[发明专利]一种DNA提取试剂盒和提取方法

权利要求书

1.一种DNA提取试剂盒，包括裂解液、结合液、蛋白酶K溶液、洗涤液I、洗涤液II、洗涤液III以及洗脱缓冲液；其中裂解液包含Tris 55 mM、EDTA 15 mM、NaCl 0.3 M、NaDC 0.5 %、NLS 0.5 %、GuHCl 75 %、TritonX100 2 %、NH₄Cl 0.15%、巯基乙醇 0.5%，pH为7.0；结合液包括异丙醇 65%、PEG 8000 10%、Brij 58 3%，pH为7.0；蛋白酶K溶液包括蛋白酶K 20 mg/ml；洗涤液I包括GuHCl 7M、Tris 10 mM、乙醇40%，pH为7.5；洗涤液II包括乙醇 70%、Tris15mM，pH为7.5；洗涤液III包括NaAc 10mM，pH为7.0；洗脱缓冲液包括Tris 20mM、EDTA0.2mM，pH为8.0。

2.使用权利要求1的DNA提取试剂盒提取唾液DNA的方法。
****************************************
练习说明 = 更新这段DNA提取试剂盒专利文字：从"[发明专利]一种DNA提取试剂盒和提取方法"开始，到"2.使用权利要求1的DNA提取试剂盒提取唾液DNA的方法。"结束，重新写出这部分内容，并把其中的"洗脱缓冲液"换成"洗脱液"。 这些行取自另外的来源。

存储数据
****************************************
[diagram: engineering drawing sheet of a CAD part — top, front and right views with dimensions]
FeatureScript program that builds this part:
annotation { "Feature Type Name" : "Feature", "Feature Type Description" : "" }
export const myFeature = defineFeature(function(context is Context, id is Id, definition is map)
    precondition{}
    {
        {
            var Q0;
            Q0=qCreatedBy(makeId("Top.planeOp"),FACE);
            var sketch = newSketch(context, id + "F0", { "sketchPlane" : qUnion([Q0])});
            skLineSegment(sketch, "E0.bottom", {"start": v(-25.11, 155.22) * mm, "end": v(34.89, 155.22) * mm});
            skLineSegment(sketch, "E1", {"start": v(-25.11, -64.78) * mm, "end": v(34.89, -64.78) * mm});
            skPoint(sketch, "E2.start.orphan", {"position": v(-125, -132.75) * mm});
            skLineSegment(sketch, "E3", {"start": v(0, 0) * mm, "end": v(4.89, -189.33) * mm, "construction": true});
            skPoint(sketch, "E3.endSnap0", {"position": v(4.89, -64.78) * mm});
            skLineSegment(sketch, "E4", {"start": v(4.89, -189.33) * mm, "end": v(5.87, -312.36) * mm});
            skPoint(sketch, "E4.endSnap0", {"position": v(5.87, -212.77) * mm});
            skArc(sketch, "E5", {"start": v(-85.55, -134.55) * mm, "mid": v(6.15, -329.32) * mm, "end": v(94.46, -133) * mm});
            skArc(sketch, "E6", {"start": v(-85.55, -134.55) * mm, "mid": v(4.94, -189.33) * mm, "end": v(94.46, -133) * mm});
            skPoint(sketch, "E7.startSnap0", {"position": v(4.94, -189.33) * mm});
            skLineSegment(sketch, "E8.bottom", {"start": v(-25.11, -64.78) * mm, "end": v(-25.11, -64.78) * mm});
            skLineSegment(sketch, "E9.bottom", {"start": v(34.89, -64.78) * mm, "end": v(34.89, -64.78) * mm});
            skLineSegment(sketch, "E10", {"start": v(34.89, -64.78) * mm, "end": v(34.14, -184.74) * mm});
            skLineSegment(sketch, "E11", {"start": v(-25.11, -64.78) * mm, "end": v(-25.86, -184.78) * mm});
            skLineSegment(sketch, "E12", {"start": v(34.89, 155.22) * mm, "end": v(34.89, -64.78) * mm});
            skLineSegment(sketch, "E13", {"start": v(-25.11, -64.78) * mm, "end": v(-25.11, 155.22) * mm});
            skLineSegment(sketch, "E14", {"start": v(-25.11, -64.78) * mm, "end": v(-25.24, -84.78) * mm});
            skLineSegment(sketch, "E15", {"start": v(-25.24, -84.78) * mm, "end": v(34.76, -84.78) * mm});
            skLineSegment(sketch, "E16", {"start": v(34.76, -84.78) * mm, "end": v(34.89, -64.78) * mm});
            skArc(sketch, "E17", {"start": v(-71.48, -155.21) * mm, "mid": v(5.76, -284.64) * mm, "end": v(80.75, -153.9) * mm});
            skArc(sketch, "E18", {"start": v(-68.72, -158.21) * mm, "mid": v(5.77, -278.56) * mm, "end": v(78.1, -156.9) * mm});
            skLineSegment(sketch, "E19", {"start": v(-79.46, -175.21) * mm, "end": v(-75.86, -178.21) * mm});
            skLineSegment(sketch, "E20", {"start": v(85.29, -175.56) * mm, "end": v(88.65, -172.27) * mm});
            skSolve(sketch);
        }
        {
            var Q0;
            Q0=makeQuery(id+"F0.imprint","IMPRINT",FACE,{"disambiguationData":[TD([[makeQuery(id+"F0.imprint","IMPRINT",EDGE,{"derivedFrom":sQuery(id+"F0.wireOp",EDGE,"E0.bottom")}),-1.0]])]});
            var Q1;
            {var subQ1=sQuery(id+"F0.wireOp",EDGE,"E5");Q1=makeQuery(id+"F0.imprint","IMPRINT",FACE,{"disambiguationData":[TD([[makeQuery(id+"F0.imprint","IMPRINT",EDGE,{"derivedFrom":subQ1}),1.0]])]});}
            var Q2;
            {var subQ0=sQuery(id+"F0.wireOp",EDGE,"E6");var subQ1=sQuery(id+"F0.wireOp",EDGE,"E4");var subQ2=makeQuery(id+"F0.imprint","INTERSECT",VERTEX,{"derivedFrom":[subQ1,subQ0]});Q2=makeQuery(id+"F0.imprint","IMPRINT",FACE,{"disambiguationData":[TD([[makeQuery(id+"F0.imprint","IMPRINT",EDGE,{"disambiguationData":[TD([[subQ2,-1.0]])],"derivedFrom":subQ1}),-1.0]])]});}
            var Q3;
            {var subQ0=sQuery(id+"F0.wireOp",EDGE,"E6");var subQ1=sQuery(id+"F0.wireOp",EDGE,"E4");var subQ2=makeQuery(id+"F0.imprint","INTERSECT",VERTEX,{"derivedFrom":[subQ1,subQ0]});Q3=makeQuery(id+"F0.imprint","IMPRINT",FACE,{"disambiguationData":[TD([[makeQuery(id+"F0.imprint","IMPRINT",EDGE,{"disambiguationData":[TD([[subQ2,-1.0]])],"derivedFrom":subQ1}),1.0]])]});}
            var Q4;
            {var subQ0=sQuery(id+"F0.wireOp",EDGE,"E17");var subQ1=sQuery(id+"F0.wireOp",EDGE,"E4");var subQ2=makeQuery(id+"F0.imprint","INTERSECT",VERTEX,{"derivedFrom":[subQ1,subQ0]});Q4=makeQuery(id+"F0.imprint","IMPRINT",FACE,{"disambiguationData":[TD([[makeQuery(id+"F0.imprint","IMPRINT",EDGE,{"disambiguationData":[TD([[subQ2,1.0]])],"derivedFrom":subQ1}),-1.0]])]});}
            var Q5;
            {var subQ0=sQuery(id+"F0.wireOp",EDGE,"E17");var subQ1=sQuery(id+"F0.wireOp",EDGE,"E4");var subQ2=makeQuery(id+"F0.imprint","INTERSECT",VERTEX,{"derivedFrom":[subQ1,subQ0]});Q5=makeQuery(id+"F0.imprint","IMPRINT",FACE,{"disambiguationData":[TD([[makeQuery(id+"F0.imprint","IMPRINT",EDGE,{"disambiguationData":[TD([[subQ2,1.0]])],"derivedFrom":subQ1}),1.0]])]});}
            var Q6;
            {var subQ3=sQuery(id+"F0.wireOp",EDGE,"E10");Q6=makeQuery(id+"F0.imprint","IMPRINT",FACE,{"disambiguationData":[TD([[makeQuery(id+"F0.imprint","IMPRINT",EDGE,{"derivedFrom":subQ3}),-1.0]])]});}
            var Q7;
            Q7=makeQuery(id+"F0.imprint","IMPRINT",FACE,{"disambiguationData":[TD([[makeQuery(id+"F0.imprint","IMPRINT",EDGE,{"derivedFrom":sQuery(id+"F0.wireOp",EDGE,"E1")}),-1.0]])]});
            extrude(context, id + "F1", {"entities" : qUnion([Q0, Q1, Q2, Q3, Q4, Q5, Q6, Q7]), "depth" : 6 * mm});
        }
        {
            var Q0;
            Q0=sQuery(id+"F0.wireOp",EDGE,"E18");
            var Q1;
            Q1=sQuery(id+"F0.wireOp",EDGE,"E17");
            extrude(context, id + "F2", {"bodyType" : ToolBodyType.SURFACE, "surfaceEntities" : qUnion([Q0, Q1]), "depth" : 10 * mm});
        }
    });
****************************************
结果如下 =
[发明专利]一种DNA提取试剂盒和提取方法

权利要求书

1.一种DNA提取试剂盒，包括裂解液、结合液、蛋白酶K溶液、洗涤液I、洗涤液II、洗涤液III以及洗脱液；其中裂解液包含Tris 55 mM、EDTA 15 mM、NaCl 0.3 M、NaDC 0.5 %、NLS 0.5 %、GuHCl 75 %、TritonX100 2 %、NH₄Cl 0.15%、巯基乙醇 0.5%，pH为7.0；结合液包括异丙醇 65%、PEG 8000 10%、Brij 58 3%，pH为7.0；蛋白酶K溶液包括蛋白酶K 20 mg/ml；洗涤液I包括GuHCl 7M、Tris 10 mM、乙醇40%，pH为7.5；洗涤液II包括乙醇 70%、Tris15mM，pH为7.5；洗涤液III包括NaAc 10mM，pH为7.0；洗脱液包括Tris 20mM、EDTA0.2mM，pH为8.0。

2.使用权利要求1的DNA提取试剂盒提取唾液DNA的方法。